How is this problem diagnosed?

Prenatal diagnosis: Anomalous pulmonary venous return can be diagnosed before birth by a fetal echocardiogram or heart ultrasound as early as 18 weeks into the pregnancy. This test is done when there is a family history of congenital heart disease or when a question is raised during a routine prenatal ultrasound. Symptoms: In most cases symptoms of congestive heart failure and/or cyanosis alerts parents or health care providers that the child may have a heart problem. These symptoms are most often noted during the first days or weeks of life. Cyanosis refers to a bluish color of the baby’s lips and nailbeds and occurs when blood oxygen levels are low. Symptoms of congestive heart failure in infants include rapid breathing, clammy sweating, poor feeding, and poor growth. Physical findings: Most babies with anomalous pulmonary venous return are born at term and are a normal weight and length (since before birth the baby’s oxygen comes from the mother). After birth, the baby’s lips and fingernails may look blue. A heart murmur is almost always heard. If congestive heart failure is present, the heart rate and breathing rate will be increased. Medical tests: The suspected diagnosis is confirmed by an echocardiogram. Sometimes, a heart catheterization is needed to determine the extent of the problem and/or to help the doctors plan the surgery. An oxygen saturation test is used to measure the blood oxygen levels. Other tests include an electrocardiogram and chest x-ray.

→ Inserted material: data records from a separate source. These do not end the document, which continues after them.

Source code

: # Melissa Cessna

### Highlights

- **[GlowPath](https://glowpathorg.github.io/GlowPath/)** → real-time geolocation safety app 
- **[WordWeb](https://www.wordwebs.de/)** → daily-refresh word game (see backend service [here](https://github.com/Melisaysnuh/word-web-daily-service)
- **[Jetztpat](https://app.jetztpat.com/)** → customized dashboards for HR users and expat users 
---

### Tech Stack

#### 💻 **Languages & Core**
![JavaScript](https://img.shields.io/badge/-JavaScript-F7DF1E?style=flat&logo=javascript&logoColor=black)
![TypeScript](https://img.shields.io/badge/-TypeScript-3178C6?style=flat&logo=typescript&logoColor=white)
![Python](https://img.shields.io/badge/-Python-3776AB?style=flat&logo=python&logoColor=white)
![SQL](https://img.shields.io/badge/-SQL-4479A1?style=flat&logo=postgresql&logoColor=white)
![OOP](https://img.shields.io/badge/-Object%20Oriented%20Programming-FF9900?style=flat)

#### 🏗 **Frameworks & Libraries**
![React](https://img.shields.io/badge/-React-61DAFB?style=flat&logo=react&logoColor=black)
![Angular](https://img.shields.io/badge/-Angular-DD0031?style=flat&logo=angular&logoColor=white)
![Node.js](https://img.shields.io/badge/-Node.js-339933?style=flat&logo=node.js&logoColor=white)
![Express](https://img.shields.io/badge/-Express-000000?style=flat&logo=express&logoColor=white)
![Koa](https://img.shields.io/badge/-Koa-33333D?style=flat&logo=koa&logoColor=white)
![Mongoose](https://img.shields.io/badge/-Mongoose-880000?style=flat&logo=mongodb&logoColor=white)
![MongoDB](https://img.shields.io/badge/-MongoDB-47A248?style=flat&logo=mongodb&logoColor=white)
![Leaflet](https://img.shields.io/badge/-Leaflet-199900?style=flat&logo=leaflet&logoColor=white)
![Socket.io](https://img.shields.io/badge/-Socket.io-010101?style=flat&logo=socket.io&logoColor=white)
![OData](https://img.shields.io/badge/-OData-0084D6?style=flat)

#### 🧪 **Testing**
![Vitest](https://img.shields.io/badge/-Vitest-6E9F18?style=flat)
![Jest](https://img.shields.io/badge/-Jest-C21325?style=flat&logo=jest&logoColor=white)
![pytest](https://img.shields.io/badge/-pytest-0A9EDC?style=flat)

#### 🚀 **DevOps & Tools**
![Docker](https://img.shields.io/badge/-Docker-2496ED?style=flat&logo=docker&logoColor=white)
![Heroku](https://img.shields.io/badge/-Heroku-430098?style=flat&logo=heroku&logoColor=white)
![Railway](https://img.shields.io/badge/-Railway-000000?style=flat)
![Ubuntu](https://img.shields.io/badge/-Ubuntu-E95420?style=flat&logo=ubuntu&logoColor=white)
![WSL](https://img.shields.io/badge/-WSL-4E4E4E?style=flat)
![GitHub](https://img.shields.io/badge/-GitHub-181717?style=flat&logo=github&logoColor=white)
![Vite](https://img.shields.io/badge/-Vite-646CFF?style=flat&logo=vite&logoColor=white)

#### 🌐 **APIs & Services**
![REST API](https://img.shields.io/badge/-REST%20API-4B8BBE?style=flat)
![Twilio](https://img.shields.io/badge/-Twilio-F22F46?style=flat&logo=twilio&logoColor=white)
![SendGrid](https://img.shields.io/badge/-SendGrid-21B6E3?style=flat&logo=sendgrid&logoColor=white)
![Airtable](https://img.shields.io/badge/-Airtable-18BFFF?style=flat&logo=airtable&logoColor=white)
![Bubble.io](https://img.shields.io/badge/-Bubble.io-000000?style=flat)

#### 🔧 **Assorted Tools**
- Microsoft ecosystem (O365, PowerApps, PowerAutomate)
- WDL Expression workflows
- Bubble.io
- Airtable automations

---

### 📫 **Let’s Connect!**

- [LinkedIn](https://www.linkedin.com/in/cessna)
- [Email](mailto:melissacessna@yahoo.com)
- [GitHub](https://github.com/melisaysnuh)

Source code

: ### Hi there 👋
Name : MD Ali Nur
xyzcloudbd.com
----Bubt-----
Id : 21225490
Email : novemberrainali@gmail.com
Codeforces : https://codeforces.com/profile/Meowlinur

How is the problem treated?

TAPVR is a serious heart defect and left untreated, most children would not survive the first year of life. Treatment consists of a heart operation to re-route all of the pulmonary venous return to the left atrium. The ASD is also closed with a patch. The timing of surgery depends, in part, on whether or not obstruction is present. If it is, surgery is done on an urgent basis, otherwise, surgery is usually done early, within the first six months of life. Indications for surgical repair of PAPVR include excessive blood flow to the lungs as evidenced by symptoms and/or the results of heart tests done. What are the long-term health issues for these children? Long-term results are excellent for most children after following repair of APVR. Possible complications after surgery include obstruction at the site of the repair, development of pulmonary artery hypertension, and later (during adulthood), abnormal heart rhythms such as atrial flutter and sick sinus syndrome. SBE prophylaxis: An increased risk for subacute bacterial endocarditis (SBE) following repair of APVR may be present. This is an infection of the heart caused by bacteria in the blood stream. Children with heart defects are more prone to this problem because of the altered flow of blood through the heart. It can occur after dental work or medical procedures on the GI or respiratory tract because these procedures almost always result in some bacteria entering the blood. SBE can usually be prevented by taking an antibiotic before these procedures. If the surgery result is good, SBE may not be needed. Exercise guidelines: An individual exercise program is best planned with the doctor so that all factors can be included. In general, children with APVR (without other heart problems) do not have any exercise restrictions.